> _Brano scelto_
"""
Il procedimento disciplinare, culminato nel provvedimento in esame, era stato avviato a seguito dell’esposto presentato da una impiegata di azienda tranviaria che aveva riferito di essere stata destinataria di espressioni omofobe, rivoltele da un collega, che la aveva derisa per la sua asserita omosessualità e la recente maternità. In particolare, l’episodio era avvenuto alla fermata di un autobus, in presenza di altri utenti, allorché entrambi indossavano la divisa aziendale.
Il datore di lavoro ha proceduto al licenziamento per giusta causa ritenendo il comportamento contestato al lavoratore gravemente lesivo dei principi del Codice Etico aziendale e delle regole della civile convivenza, anche in relazione all’art. 45, n. 6, Regio Decreto n. 148 del 1931, il quale prevede la destituzione del dipendente “per azioni disonorevoli od immorali, ancorché non costituiscano reato o trattisi di cosa estranea al servizio, si renda indegno della pubblica stima”.
La Corte di merito ha ritenuto sproporzionata la sanzione espulsiva relegando il fatto contestato a “condotta inurbana”, di minore gravita rispetto al “contegno inurbano o scorretto verso il pubblico”, punita con sanzione conservativa dall’art 42, n. 2, R.D. 148/31.
"""
> _Problema A_
Rispondi a queste domande sul brano:
(i) Dove era avvenuto l'episodio denunciato?
(ii) Per quale causa il datore di lavoro ha licenziato il dipendente?
(iii) Come ha qualificato il fatto contestato la Corte di merito?
> _Problema B_
Ricopia per favore la parte del brano compresa tra "La Corte di" e "2, R.D. 148/31.", estremi inclusi.
> _Problema C_
Indica se ciascuna affermazione concorda con il brano:
(i) L'esposto era stato presentato da un'impiegata di un'azienda tranviaria.
(ii) Al momento dell'episodio nessuno dei due indossava la divisa aziendale.
(iii) La Corte di merito ha giudicato proporzionata la sanzione espulsiva.
I record riportati qui sotto non hanno alcun legame con il brano.

> _Estratto dei dati_
"""
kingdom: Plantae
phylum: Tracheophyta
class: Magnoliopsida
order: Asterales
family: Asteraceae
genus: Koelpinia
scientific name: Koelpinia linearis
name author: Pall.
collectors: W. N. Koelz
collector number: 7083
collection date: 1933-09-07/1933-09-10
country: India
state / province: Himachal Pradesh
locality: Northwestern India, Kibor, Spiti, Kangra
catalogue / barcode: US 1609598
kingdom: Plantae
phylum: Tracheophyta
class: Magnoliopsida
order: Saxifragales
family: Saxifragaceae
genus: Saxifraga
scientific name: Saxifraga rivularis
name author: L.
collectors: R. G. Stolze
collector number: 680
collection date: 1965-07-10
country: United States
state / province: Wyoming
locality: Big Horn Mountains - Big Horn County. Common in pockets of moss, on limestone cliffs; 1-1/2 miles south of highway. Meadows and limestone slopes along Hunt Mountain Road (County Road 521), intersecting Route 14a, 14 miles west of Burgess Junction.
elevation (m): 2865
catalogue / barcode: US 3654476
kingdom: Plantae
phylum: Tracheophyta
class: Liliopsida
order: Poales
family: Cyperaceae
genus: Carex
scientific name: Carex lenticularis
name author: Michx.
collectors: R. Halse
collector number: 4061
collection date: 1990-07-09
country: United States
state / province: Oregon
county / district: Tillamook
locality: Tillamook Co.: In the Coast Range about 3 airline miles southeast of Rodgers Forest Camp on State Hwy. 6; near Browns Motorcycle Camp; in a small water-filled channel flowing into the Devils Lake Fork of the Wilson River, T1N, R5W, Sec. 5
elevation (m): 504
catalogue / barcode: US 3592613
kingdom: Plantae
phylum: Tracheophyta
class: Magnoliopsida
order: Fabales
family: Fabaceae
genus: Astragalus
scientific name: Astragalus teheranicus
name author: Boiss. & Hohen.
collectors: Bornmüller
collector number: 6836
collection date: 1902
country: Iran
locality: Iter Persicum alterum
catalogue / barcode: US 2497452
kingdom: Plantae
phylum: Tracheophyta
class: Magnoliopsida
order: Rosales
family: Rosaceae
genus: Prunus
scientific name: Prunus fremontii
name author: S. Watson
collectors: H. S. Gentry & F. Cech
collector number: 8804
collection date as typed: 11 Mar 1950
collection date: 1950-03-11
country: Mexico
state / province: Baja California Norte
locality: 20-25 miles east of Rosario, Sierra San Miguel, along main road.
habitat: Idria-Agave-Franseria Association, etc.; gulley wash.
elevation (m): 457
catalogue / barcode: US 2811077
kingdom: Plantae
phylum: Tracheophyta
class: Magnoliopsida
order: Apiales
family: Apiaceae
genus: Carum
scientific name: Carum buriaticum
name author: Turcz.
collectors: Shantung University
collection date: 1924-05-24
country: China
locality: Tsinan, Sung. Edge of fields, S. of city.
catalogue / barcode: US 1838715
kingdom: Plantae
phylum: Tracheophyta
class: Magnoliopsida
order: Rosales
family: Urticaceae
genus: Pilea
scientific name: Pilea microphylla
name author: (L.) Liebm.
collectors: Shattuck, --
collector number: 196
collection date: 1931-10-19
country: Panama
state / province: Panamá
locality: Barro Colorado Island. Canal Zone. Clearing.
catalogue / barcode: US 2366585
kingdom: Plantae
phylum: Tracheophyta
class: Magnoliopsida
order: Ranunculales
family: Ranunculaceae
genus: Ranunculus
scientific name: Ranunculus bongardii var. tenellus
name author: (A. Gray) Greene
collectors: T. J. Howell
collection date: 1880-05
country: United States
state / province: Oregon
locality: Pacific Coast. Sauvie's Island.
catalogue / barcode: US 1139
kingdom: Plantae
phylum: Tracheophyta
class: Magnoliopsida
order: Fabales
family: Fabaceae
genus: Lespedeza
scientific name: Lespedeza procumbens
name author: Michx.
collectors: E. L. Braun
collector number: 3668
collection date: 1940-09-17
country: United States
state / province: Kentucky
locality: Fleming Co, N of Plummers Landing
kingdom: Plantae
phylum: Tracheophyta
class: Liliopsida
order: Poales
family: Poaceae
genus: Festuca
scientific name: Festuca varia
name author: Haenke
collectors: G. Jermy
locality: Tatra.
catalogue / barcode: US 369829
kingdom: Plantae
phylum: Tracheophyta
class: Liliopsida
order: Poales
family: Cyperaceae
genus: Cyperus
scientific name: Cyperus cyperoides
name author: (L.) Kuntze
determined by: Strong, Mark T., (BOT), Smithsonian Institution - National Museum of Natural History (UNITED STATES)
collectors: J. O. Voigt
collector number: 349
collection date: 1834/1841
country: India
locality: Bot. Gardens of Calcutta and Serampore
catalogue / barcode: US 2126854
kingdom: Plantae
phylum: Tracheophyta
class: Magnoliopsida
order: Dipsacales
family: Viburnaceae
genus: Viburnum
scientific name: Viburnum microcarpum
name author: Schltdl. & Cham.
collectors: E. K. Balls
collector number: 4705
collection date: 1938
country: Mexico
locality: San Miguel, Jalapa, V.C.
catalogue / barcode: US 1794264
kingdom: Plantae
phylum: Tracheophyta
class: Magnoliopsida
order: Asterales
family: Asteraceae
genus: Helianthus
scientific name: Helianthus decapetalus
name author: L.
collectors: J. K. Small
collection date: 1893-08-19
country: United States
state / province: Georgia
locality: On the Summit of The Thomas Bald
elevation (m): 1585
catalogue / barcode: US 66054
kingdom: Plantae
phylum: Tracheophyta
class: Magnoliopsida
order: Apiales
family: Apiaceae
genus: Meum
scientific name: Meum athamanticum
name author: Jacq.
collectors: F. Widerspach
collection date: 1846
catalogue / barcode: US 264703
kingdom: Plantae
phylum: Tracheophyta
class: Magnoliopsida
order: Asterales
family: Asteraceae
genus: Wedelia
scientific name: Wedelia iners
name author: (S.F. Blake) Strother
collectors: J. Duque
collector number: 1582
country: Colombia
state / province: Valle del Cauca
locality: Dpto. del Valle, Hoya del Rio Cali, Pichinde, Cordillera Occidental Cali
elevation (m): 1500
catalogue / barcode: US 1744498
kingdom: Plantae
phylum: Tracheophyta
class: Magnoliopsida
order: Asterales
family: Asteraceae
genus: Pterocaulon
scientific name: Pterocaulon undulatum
"""
> _Soluzione A_
(i) Alla fermata di un autobus, in presenza di altri utenti.
(ii) Per giusta causa.
(iii) Come "condotta inurbana".

> _Soluzione B_
La Corte di merito ha ritenuto sproporzionata la sanzione espulsiva relegando il fatto contestato a “condotta inurbana”, di minore gravita rispetto al “contegno inurbano o scorretto verso il pubblico”, punita con sanzione conservativa dall’art 42, n. 2, R.D. 148/31.

> _Soluzione C_
(i) Sì: "a seguito dell’esposto presentato da una impiegata di azienda tranviaria"
(ii) No: "allorché entrambi indossavano la divisa aziendale"
(iii) No: "La Corte di merito ha ritenuto sproporzionata la sanzione espulsiva"